It’s funny how I could go for years without talking about this to anyone.
Eleven years before I told anyone at all.
Thirteen more years before I helped a friend through her journey and realized I needed to share a bit more, to be open and vulnerable in order to help her feel less alone.
Another year before I got incredibly, righteously angry at what I was still hearing from well-meaning people within the church about how to treat mental health.
And another year still before I finally spoke up.
Two nights ago I spoke to a group of Christian teenagers about my story. About my anxiety and depression and isolation. About my relationship with God and my fear that my mental health was an indication of my lack of faith. About the second layer of stigma that exists within the Christian community and how important it was that we break through that.
I told them that God loved them, that they are worthy and lovely and loved.

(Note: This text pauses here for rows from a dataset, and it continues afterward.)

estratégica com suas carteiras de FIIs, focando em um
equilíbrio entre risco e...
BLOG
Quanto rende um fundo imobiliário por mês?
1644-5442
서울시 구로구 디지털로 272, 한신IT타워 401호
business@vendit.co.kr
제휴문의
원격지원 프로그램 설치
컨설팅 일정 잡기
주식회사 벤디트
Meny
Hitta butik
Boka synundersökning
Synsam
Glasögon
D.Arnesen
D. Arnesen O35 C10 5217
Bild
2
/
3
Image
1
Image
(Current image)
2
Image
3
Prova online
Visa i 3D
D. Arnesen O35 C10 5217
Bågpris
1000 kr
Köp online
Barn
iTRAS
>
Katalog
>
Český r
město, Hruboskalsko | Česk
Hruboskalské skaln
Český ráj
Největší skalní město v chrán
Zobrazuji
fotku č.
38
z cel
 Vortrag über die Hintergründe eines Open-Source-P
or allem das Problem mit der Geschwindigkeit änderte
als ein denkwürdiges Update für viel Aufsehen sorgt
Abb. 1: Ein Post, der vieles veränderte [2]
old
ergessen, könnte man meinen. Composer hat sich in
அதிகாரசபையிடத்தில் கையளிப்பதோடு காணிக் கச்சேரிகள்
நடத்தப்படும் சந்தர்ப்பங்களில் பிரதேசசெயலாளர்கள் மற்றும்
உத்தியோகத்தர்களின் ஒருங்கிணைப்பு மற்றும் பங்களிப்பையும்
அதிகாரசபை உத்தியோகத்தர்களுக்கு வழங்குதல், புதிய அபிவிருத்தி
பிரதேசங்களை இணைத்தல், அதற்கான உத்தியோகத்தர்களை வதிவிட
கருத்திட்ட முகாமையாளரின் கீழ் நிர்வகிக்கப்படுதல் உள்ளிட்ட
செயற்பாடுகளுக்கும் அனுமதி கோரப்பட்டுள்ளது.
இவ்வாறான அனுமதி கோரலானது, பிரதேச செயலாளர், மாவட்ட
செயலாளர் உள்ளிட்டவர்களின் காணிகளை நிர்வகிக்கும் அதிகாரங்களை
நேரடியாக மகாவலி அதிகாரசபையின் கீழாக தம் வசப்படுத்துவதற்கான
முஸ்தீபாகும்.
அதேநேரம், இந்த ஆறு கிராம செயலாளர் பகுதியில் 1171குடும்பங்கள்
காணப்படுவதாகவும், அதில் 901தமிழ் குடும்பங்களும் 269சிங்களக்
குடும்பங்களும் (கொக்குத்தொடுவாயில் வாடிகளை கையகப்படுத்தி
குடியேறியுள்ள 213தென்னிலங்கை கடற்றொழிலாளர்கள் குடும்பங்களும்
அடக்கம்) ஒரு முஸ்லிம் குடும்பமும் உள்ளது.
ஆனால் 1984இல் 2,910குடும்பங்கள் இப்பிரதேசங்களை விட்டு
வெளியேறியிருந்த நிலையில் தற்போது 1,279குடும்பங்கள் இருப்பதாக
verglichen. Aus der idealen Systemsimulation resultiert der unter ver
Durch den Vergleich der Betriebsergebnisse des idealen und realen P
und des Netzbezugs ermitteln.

And that they don’t have to fight this alone, that there are people who will help them, who will walk along side them with love and compassion. And that therapy and medication can be ways that God provides to help them heal.
I asked them to be brave. Not for every minute of every day, but just for the 30 seconds it takes to reach out to someone.
Honestly, I probably rambled. Speaking aloud in front of people is something I try to avoid.
I called my husband about 10 minutes before I got there, teary eyed and panicking that this was absolutely a terrible idea. “Julia. This is it. This is why you went through all that. If you can help one kid, can you imagine what it would have meant to you to hear this when you were that age? You can do this. It’s going to be fine. Go. I love you.”
It felt important to speak up. To let them know. To help make sure that no one else feels like they have to walk through this alone.
There were some red-rimmed eyes, and small nods as I talked. And some shy smiles as I saw them the next day.
And a single “Thank you for talking. I know that had to have been hard, but I appreciated hearing it.”
And if that single thank you is all I ever hear, if that one kid remembers my story at some point when he needs it, then speaking up is worth it.